======== Extract provided

Minority Report – directed by Steven Spielberg. SciFi Action Adventure. A police chief gets caught up in the net he has set to catch murderers. 124 minutes Color 2002.
★★★★
Once again Spielberg fouls up the ending of a movie. Of all his films I have seen none have honest endings. Lincoln and Amistad have weak but workable endings, but all the other endings I have seen throw us into the boiling pot of hackwork. Is he sucking up to public sentiment? This is especially distressing since all that I have ever seen has been, up until then, work of strength, imagination, scenic power, and high craft.

In this case we have triple surprise endings to do the damage.

Now the difficulty with even one surprise ending is that we the audience feel betrayed and made fools of by it. Our trust in the narrative and the commitment we have invested in it are tossed out the window for a screwy twist. While the difficulty of any move is, having set the predicament, to find a way out of it, surprise endings pull the rug out from under, not just us, but the characters before us. Spielberg is a professional person; why doesn’t he know this?

Tom Cruise gives his all to this, over 2-hour, material, and his all amounts to a good deal. For no actor presently before us enjoys acting more, throws his will, and his energy so thoroughly into it as he. His complete investment is why we keep watching him, and he never disappoints.

================
======== Dataset entries

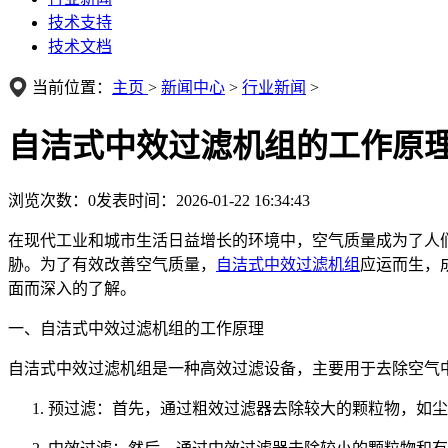
技术支持
技术文档
当前位置：
主页
>
新闻中心
>
行业新闻
>
自洁式中效过滤机组的工作原
浏览次数：
0
发表时间：2026-01-22 16:34:43
在现代工业和城市生活日益增长的环境中，空气质量成为了人
胁。为了有效改善空气质量，
自洁式中效过滤机组
应运而生，
面而深入的了解。
一、自洁式中效过滤机组的工作原理
自洁式中效过滤机组是一种高效过滤设备，主要用于去除空气
预过滤：首先，通过粗效过滤器去除较大的颗粒物，如尘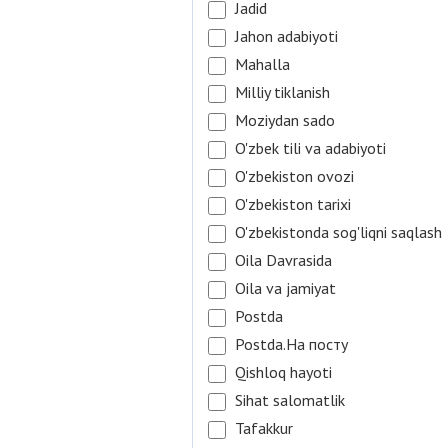
Jadid
Jahon adabiyoti
Mahalla
Milliy tiklanish
Moziydan sado
O'zbek tili va adabiyoti
O'zbekiston ovozi
O'zbekiston tarixi
O'zbekistonda sog'liqni saqlash
Oila Davrasida
Oila va jamiyat
Postda
Postda.На посту
Qishloq hayoti
Sihat salomatlik
Tafakkur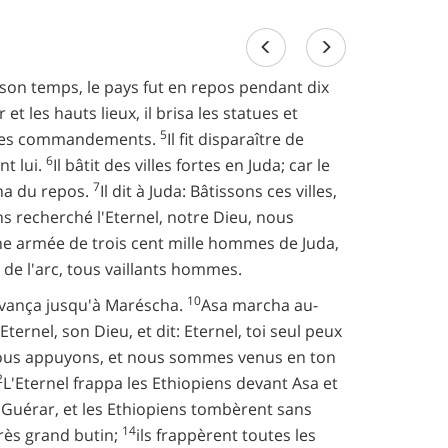
De son temps, le pays fut en repos pendant dix
r et les hauts lieux, il brisa les statues et
5
 et les commandements.
Il fit disparaître de
6
nt lui.
Il bâtit des villes fortes en Juda; car le
7
nna du repos.
Il dit à Juda: Bâtissons ces villes,
s recherché l'Eternel, notre Dieu, nous
ne armée de trois cent mille hommes de Juda,
t de l'arc, tous vaillants hommes.
10
'avança jusqu'à Maréscha.
Asa marcha au-
Eternel, son Dieu, et dit: Eternel, toi seul peux
us nous appuyons, et nous sommes venus en ton
2
L'Eternel frappa les Ethiopiens devant Asa et
'à Guérar, et les Ethiopiens tombèrent sans
14
très grand butin;
ils frappèrent toutes les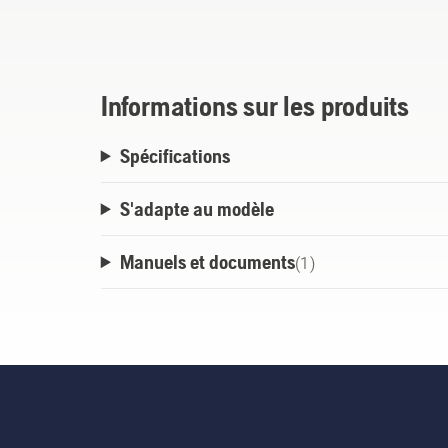
10°.
Informations sur les produits
Spécifications
S'adapte au modèle
Manuels et documents
(
1
)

================

**Required tasks:**
1. Set down the passage of the Minority Report review from "Now the difficulty" up to and including "he never disappoints.", word for word.
2. Resume the review of Minority Report, picking up directly after its final sentence.

**Answers per task:**
1.
Now the difficulty with even one surprise ending is that we the audience feel betrayed and made fools of by it. Our trust in the narrative and the commitment we have invested in it are tossed out the window for a screwy twist. While the difficulty of any move is, having set the predicament, to find a way out of it, surprise endings pull the rug out from under, not just us, but the characters before us. Spielberg is a professional person; why doesn’t he know this?

Tom Cruise gives his all to this, over 2-hour, material, and his all amounts to a good deal. For no actor presently before us enjoys acting more, throws his will, and his energy so thoroughly into it as he. His complete investment is why we keep watching him, and he never disappoints.

2.
The story concerns three zombie bodies who can foresee future crimes. And, as the principal talent among them, Samantha Morton is super. You thoroughly believe her half-drowned soul. The excellent Colin Farrell presents Cruise with a rivalry — a rivalry of cute guys, for one thing — but a rivalry set to prove Cruise’s crime prevention methods are flawed. Whatever is the reverse of effervescence would define Max von Sydow — gravitas incarnate; if he were any more grave he’d be in the grave. He is wonderful as the senior operative. But particularly brilliant and richly funny is — worth the entire price of admission — Lois Smith as the inventor of the crime prevention zombies. Her scene with Cruise is priceless. How did Spielberg’s people know to hire her?

The present film is fortified by Spielberg’s old reliables John Williams’ score, and it is filmed as usual by Janusz Kaminski so brilliantly, so beautifully, so imaginatively, that you feel the whole movie is taking place inside a cube of ice. The spectacular action sequences and special effects alone are worth watching the film for, for they are rare and strange and fun.

What a marvelous movie to collapse in on its own excessive final complications.